In "San Francisco: A Map of Perceptions, " the architect Andrea Ponsi unravels the multifaceted beauty of one of America's favorite cities, introducing even those who have lived there for years to nuances often left unseen. Ponsi, a native of Florence who lived in San Francisco for many years, lyrically describes everyday life in the city, from a cafe in North Beach where he sits next to Lawrence Ferlinghetti, to the de Young Museum ("a solid mass, a rough but elegant body, faceted but compact") and the Academy of Sciences ("an ethereal, transparent building, lace made of glass and slender columns"), to Alcatraz ("an abandoned ship, a Flying Dutchman set adrift that bears the signs of a life of torment"), and even to the buffalo who reside in Golden Gate Park.
As with his book on Florence, Ponsi here reveals a deeply personal look at what it's like to live in and love a city.
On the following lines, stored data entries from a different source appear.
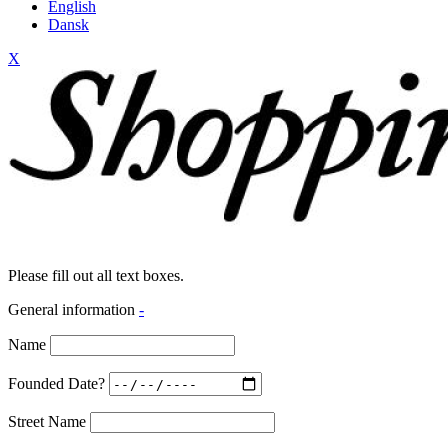
English
Dansk
X
Please fill out all text boxes.
General information
-
Name
Founded Date?
Street Name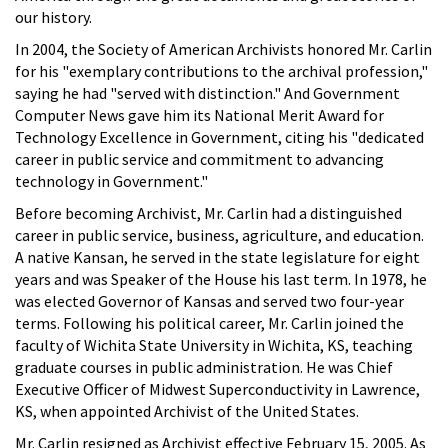
our history.
In 2004, the Society of American Archivists honored Mr. Carlin
for his "exemplary contributions to the archival profession,"
saying he had "served with distinction." And Government
Computer News gave him its National Merit Award for
Technology Excellence in Government, citing his "dedicated
career in public service and commitment to advancing
technology in Government."
Before becoming Archivist, Mr. Carlin had a distinguished
career in public service, business, agriculture, and education.
A native Kansan, he served in the state legislature for eight
years and was Speaker of the House his last term. In 1978, he
was elected Governor of Kansas and served two four-year
terms. Following his political career, Mr. Carlin joined the
faculty of Wichita State University in Wichita, KS, teaching
graduate courses in public administration. He was Chief
Executive Officer of Midwest Superconductivity in Lawrence,
KS, when appointed Archivist of the United States.
Mr. Carlin resigned as Archivist effective February 15, 2005. As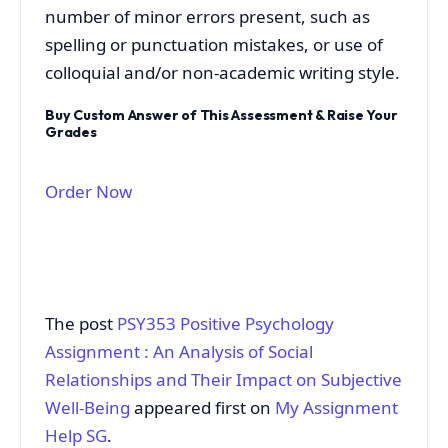
number of minor errors present, such as
spelling or punctuation mistakes, or use of
colloquial and/or non-academic writing style.
Buy Custom Answer of This Assessment & Raise Your
Grades
Order Now
The post
PSY353 Positive Psychology
Assignment : An Analysis of Social
Relationships and Their Impact on Subjective
Well-Being
appeared first on
My Assignment
Help SG
.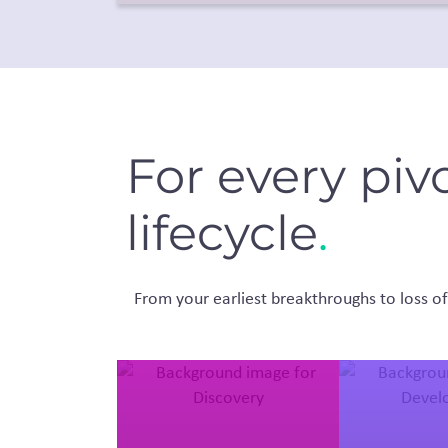
For every piv
lifecycle
.
From your earliest breakthroughs to loss of 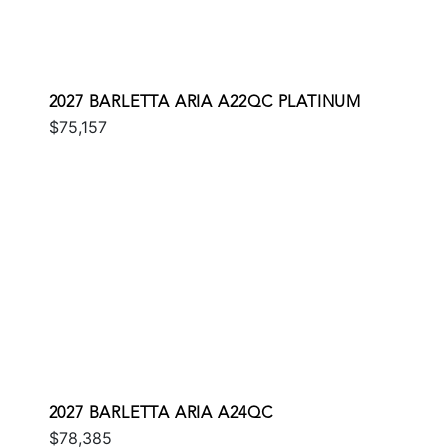
2027 BARLETTA ARIA A22QC PLATINUM
$75,157
2027 BARLETTA ARIA A24QC
$78,385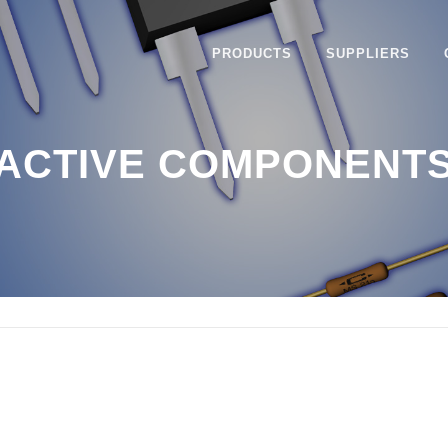
PRODUCTS
SUPPLIERS
ACTIVE COMPONENT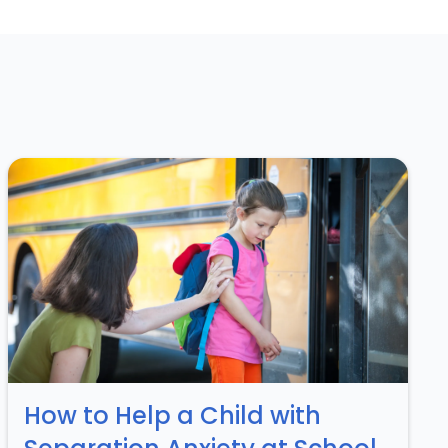
How to Help a Child with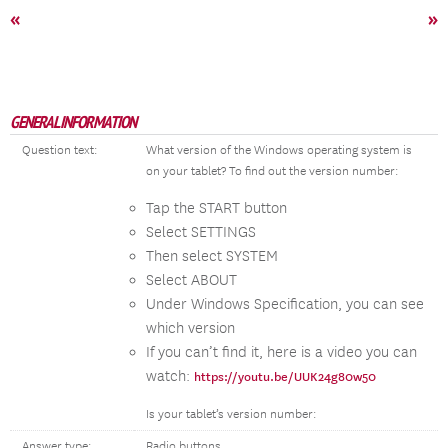
«
»
GENERAL INFORMATION
Question text:
What version of the Windows operating system is
on your tablet? To find out the version number:
Tap the START button
Select SETTINGS
Then select SYSTEM
Select ABOUT
Under Windows Specification, you can see
which version
If you can’t find it, here is a video you can
watch:
https://youtu.be/UUK24g80w50
Is your tablet’s version number:
Answer type:
Radio buttons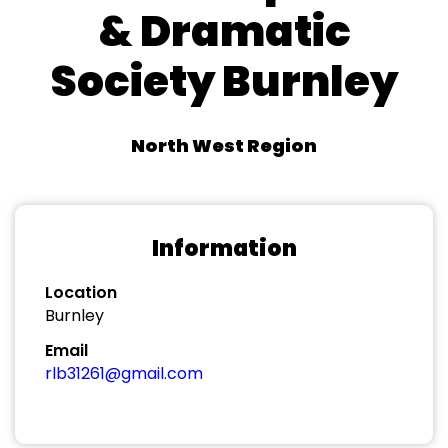
& Dramatic
Society Burnley
North West Region
Information
Location
Burnley
Email
rlb31261@gmail.com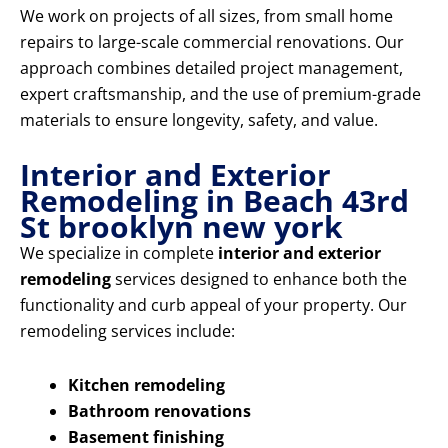
We work on projects of all sizes, from small home
repairs to large-scale commercial renovations. Our
approach combines detailed project management,
expert craftsmanship, and the use of premium-grade
materials to ensure longevity, safety, and value.
Interior and Exterior
Remodeling in Beach 43rd
St brooklyn new york
We specialize in complete
interior and exterior
remodeling
services designed to enhance both the
functionality and curb appeal of your property. Our
remodeling services include:
Kitchen remodeling
Bathroom renovations
Basement finishing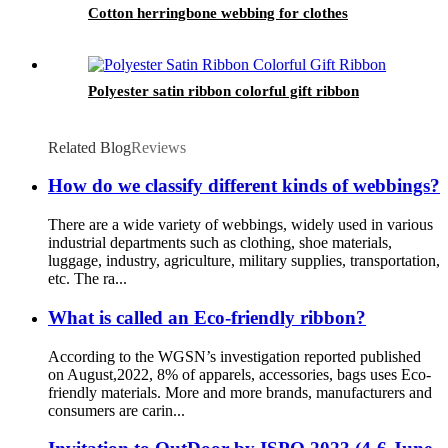
Cotton herringbone webbing for clothes
Polyester satin ribbon colorful gift ribbon
Related Blog
Reviews
How do we classify different kinds of webbings?
There are a wide variety of webbings, widely used in various
industrial departments such as clothing, shoe materials,
luggage, industry, agriculture, military supplies, transportation,
etc. The ra...
What is called an Eco-friendly ribbon?
According to the WGSN’s investigation reported published
on August,2022, 8% of apparels, accessories, bags uses Eco-
friendly materials. More and more brands, manufacturers and
consumers are carin...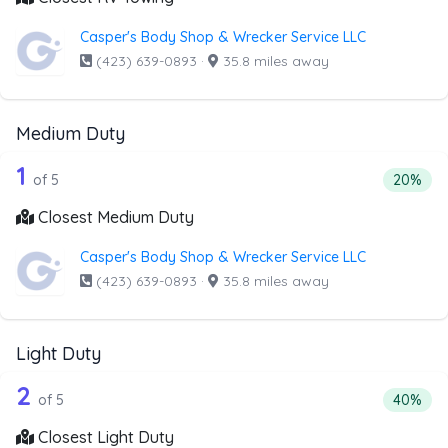
Casper's Body Shop & Wrecker Service LLC
(423) 639-0893
·
35.8 miles away
Medium Duty
5 out of 1 companies from the list ab
Companies from the list above that offer Medium Duty
1
Percenta
of 5
20%
Closest Medium Duty
Casper's Body Shop & Wrecker Service LLC
(423) 639-0893
·
35.8 miles away
Light Duty
5 out of 2 companies from the list abo
Companies from the list above that offer Light Duty
2
Percenta
of 5
40%
Closest Light Duty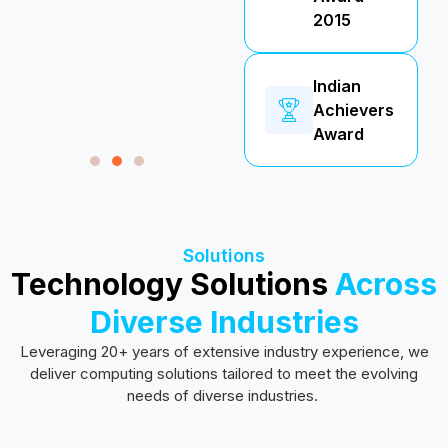
2015
Indian
Achievers
Award
Solutions
Technology Solutions
Across
Diverse Industries
Leveraging 20+ years of extensive industry experience, we
deliver computing solutions tailored to meet the evolving
needs of diverse industries.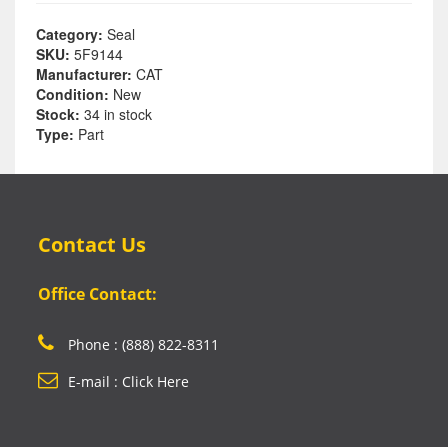
Category:
Seal
SKU:
5F9144
Manufacturer:
CAT
Condition:
New
Stock:
34 in stock
Type:
Part
Contact Us
Office Contact:
Phone : (888) 822-8311
E-mail : Click Here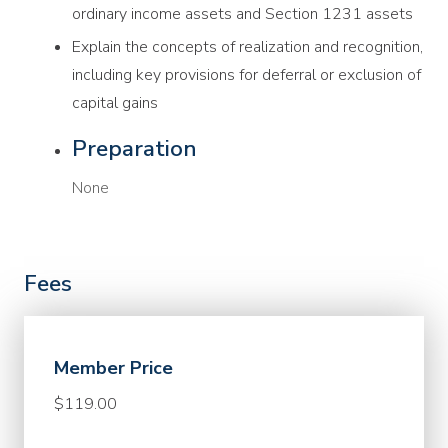
ordinary income assets and Section 1231 assets
Explain the concepts of realization and recognition,
including key provisions for deferral or exclusion of
capital gains
Preparation
None
Fees
Member Price
$119.00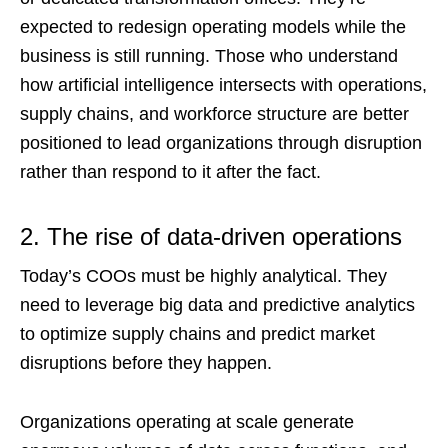
expected to redesign operating models while the
business is still running. Those who understand
how artificial intelligence intersects with operations,
supply chains, and workforce structure are better
positioned to lead organizations through disruption
rather than respond to it after the fact.
2. The rise of data-driven operations
Today’s COOs must be highly analytical. They
need to leverage big data and predictive analytics
to optimize supply chains and predict market
disruptions before they happen.
Organizations operating at scale generate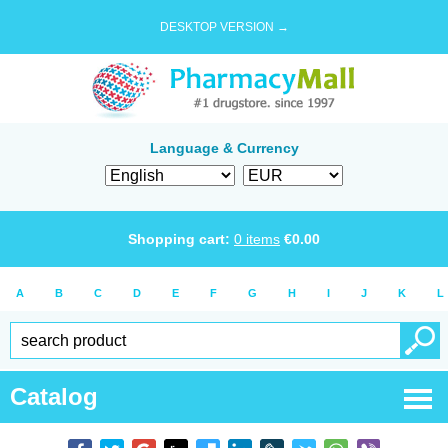
DESKTOP VERSION →
Language & Currency
Shopping cart:
0
items
€
0.00
A
B
C
D
E
F
G
H
I
J
K
L
Catalog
Having the unique perspective of having been both an insider and an outsider to San Francisco, he speaks to us in the way we dream an architect would, capturing the city's diverse yet emblematic structures through delicate watercolor and line drawings, while also offering poetic descriptions of the underlying smells, sounds, and light of its many neighborhoods.
A perfect balance of text and illustrations, "San Francisco: A Map of Perceptions" offers not only a guide for those visiting or returning to the city but also a compelling invitation for residents to revisit the utterly unique place in which they live.